The hall is surrounded by almost 60 acre of grounds which includes a Site of Special Scientific Interest protected by Natural England due to the presence of Cambridge Milk Parsley, a rare English native plant. The ground also include a number of naturally fed springs, woodland walks, a half moat and a number of smaller landscaped gardens.

== History ==

The Sawston estate was held by the Huddleston family from 1517 until the 1980s. The Hall was thrust into the history books in 1553 when Mary Tudor (soon to be Mary I of England), fleeing imprisonment by the Duke of Northumberland, spent the night at the Hall. Northumberland's soldiers followed Mary to Sawston forcing her to flee the next morning disguised as a dairymaid. As she fled, the soldiers set fire to the medieval manor destroying a large portion of the hall.

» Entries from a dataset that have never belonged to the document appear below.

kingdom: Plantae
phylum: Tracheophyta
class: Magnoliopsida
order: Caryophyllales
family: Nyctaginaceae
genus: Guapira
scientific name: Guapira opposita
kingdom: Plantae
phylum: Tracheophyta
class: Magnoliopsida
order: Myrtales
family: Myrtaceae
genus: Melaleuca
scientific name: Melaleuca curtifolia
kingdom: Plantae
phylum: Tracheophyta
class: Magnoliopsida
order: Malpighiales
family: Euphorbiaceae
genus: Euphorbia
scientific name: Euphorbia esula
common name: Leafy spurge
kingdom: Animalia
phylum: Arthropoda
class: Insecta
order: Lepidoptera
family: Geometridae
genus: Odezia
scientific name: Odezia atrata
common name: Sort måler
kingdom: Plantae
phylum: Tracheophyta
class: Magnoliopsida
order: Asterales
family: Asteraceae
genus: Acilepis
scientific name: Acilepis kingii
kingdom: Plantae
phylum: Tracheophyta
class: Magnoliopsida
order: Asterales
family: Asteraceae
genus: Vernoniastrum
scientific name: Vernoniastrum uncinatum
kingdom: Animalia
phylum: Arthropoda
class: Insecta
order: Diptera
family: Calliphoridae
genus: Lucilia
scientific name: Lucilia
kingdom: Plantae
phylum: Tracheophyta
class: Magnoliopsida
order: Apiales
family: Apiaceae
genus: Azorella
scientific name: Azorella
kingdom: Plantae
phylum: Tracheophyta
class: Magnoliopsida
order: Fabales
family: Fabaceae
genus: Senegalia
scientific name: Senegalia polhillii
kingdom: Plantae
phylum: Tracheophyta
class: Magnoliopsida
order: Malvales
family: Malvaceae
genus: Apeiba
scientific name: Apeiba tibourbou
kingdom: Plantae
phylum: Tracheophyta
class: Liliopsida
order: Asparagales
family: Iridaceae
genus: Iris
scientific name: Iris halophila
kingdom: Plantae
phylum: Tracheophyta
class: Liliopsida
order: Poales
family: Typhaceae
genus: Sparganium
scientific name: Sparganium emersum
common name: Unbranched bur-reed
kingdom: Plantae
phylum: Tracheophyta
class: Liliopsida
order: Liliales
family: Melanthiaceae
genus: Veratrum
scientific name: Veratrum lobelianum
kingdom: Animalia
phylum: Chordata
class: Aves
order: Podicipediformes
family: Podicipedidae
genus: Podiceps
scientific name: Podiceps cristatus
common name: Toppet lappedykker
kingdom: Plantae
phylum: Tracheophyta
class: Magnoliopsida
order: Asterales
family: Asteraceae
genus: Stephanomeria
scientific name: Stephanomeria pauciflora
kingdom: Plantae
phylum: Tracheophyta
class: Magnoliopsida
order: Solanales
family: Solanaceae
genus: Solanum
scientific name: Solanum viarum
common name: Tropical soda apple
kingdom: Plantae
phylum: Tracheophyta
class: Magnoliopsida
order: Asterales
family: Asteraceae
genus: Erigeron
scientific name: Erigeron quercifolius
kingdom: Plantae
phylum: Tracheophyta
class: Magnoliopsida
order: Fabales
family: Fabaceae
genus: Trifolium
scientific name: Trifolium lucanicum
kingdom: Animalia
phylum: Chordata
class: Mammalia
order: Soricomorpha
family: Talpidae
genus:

The Hall was re-built by Sir John and Edmund Huddleston between 1557 and 1584 with the help of a licence granted by Queen Mary to use stone from Cambridge Castle. During the re-building Mary died and was succeeded by Elizabeth I. This resulted in the construction of a number of priest holes in the building by Nicholas Owen, allowing the Huddleston family to continue their practice of the Catholic faith. The priest's hole at the top of the spiral staircase at Sawston Hall is noted as one of the finest examples in the country.

During the Second World War Sawston Hall, still under the ownership of the Huddlestons, was the headquarters of the 66th Fighter Wing, part of the USAAF Eighth Air Force. An air raid shelter still remains in the grounds, and on the top floor war-time graffiti still adorns the walls. In 1982 the Huddleston family sold the hall which became a language school until it was purchased in 2010. It was last for sale in 2014 for £4.75 million

Sawston Hall sits adjacent to the, earlier, Norman styled St Mary's church.

Sawston Hall was the location used for the 1971 Michael Winner film "The Nightcomers". It was featured extensively including many scenes providing interior shots of the house throughout.